## Text for analysis
____

Thread: Error when using array_agg with filter where clause in pg16 and pg17

Hello!

In postgresql 16 and 17 using array_agg with filter where gives an error, while in postgres 15 exact same query works.

This is minimal sample for reproducing:

create table test (id int, data jsonb);

insert into test (id, data) values
(1, '{"a": null}'),
(2, '{"a": "2"}'),
(3, '{"a": "2"}'),
(4, '{"a": ""}');

select array_agg(distinct (data->>'a')::int) filter (where data->>'a' is not null and data->>'a' != '')
from test;

Last query in pg16 or pg17 returns ERROR #22P02 invalid input syntax for type integer: ""
In pg15 it returns correct result {2}

wbr, Ferossa.
Kaimeh <kkaimeh@gmail.com> writes:
> In postgresql 16 and 17 using array_agg with filter where gives an error,
> while in postgres 15 exact same query works.

> This is minimal sample for reproducing:

> create table test (id int, data jsonb);
> insert into test (id, data) values
> (1, '{"a": null}'),
> (2, '{"a": "2"}'),
> (3, '{"a": "2"}'),
> (4, '{"a": ""}');
> select array_agg(distinct (data->>'a')::int) filter (where data->>'a' is
> not null and data->>'a' != '') from test;

Ugh.  EXPLAIN tells the tale:

 Aggregate  (cost=113.57..113.58 rows=1 width=32)
   Output: array_agg(DISTINCT (((data ->> 'a'::text))::integer)) FILTER (WHERE (((data ->> 'a'::text) IS NOT NULL) AND
((data->> 'a'::text) <> ''::text))) 
   ->  Sort  (cost=88.17..91.35 rows=1270 width=32)
         Output: data, (((data ->> 'a'::text))::integer)
         Sort Key: (((test.data ->> 'a'::text))::integer)
         ->  Seq Scan on public.test  (cost=0.00..22.70 rows=1270 width=32)
               Output: data, ((data ->> 'a'::text))::integer

We have pushed the array_agg argument down in order to sort by it,
neglecting the fact that there's a filter clause that should prevent
evaluation failures.

____

## Problem requirements
Copy the entire thread about the array_agg filter error word for word. The entries have nothing to do with this.

Recorded data
____

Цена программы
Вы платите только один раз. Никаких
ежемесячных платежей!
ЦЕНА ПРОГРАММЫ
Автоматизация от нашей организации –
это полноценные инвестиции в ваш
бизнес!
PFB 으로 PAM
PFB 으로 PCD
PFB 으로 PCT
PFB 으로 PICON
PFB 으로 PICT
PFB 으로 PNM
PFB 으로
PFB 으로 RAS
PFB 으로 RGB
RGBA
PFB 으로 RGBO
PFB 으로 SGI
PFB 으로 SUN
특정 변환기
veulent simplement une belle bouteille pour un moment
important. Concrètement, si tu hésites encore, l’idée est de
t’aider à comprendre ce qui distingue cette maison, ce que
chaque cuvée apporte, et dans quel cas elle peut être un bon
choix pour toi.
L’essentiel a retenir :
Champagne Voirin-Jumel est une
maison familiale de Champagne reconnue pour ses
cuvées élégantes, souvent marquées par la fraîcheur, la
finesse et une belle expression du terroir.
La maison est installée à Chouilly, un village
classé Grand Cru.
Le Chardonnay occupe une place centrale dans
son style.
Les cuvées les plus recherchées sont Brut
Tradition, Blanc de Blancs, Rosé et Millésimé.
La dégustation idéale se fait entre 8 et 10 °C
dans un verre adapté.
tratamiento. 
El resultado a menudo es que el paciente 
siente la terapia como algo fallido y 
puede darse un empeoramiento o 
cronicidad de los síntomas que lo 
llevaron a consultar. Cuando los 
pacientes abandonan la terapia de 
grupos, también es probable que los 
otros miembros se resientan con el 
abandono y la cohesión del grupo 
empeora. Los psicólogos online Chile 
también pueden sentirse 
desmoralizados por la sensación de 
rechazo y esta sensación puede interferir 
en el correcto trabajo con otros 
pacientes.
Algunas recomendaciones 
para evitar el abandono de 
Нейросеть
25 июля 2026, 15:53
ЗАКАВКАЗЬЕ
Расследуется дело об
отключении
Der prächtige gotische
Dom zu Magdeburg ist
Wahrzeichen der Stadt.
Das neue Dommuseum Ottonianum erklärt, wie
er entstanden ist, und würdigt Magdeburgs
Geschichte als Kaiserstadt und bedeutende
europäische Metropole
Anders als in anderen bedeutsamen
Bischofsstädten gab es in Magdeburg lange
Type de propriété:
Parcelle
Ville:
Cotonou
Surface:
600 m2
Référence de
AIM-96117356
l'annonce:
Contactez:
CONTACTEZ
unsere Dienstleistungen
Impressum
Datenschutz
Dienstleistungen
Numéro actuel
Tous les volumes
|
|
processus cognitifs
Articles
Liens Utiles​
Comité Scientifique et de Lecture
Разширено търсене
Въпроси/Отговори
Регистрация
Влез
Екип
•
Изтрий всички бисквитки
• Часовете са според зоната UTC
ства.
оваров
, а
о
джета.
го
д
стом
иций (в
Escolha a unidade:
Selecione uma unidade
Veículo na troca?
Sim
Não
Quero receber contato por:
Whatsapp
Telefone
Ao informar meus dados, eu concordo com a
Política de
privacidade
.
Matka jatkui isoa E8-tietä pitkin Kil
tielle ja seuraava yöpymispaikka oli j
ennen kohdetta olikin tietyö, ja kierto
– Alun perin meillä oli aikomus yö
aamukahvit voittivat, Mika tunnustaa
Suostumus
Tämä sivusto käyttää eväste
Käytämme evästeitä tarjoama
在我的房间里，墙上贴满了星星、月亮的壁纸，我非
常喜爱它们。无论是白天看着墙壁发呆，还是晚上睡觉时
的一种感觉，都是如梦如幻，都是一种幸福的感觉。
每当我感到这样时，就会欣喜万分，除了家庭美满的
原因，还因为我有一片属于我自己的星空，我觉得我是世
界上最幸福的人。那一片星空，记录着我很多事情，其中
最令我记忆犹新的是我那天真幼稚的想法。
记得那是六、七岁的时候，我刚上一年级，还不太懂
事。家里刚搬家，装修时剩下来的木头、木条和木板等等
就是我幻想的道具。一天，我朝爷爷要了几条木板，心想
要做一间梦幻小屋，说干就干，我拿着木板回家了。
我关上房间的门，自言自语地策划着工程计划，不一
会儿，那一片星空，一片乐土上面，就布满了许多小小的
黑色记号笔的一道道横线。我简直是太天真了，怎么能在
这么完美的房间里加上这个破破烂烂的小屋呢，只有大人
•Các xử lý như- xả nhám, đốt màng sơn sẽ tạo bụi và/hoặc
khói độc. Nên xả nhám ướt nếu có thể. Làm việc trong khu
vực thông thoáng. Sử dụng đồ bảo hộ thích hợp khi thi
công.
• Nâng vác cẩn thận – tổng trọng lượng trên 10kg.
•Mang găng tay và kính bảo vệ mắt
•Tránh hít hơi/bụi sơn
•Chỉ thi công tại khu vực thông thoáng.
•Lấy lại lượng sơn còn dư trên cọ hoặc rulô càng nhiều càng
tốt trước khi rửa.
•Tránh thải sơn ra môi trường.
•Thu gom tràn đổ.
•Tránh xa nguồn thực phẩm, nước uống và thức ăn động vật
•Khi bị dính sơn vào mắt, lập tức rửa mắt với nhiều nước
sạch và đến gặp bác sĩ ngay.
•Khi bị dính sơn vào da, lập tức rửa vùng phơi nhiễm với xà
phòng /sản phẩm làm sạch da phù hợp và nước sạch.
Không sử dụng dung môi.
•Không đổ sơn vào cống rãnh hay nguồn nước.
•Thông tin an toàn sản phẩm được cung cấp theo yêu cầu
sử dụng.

____

## Written answer
Thread: Error when using array_agg with filter where clause in pg16 and pg17

Hello!

In postgresql 16 and 17 using array_agg with filter where gives an error, while in postgres 15 exact same query works.

This is minimal sample for reproducing:

create table test (id int, data jsonb);

insert into test (id, data) values
(1, '{"a": null}'),
(2, '{"a": "2"}'),
(3, '{"a": "2"}'),
(4, '{"a": ""}');

select array_agg(distinct (data->>'a')::int) filter (where data->>'a' is not null and data->>'a' != '')
from test;

Last query in pg16 or pg17 returns ERROR #22P02 invalid input syntax for type integer: ""
In pg15 it returns correct result {2}

wbr, Ferossa.
Kaimeh <kkaimeh@gmail.com> writes:
> In postgresql 16 and 17 using array_agg with filter where gives an error,
> while in postgres 15 exact same query works.

> This is minimal sample for reproducing:

> create table test (id int, data jsonb);
> insert into test (id, data) values
> (1, '{"a": null}'),
> (2, '{"a": "2"}'),
> (3, '{"a": "2"}'),
> (4, '{"a": ""}');
> select array_agg(distinct (data->>'a')::int) filter (where data->>'a' is
> not null and data->>'a' != '') from test;

Ugh.  EXPLAIN tells the tale:

 Aggregate  (cost=113.57..113.58 rows=1 width=32)
   Output: array_agg(DISTINCT (((data ->> 'a'::text))::integer)) FILTER (WHERE (((data ->> 'a'::text) IS NOT NULL) AND
((data->> 'a'::text) <> ''::text))) 
   ->  Sort  (cost=88.17..91.35 rows=1270 width=32)
         Output: data, (((data ->> 'a'::text))::integer)
         Sort Key: (((test.data ->> 'a'::text))::integer)
         ->  Seq Scan on public.test  (cost=0.00..22.70 rows=1270 width=32)
               Output: data, ((data ->> 'a'::text))::integer

We have pushed the array_agg argument down in order to sort by it,
neglecting the fact that there's a filter clause that should prevent
evaluation failures.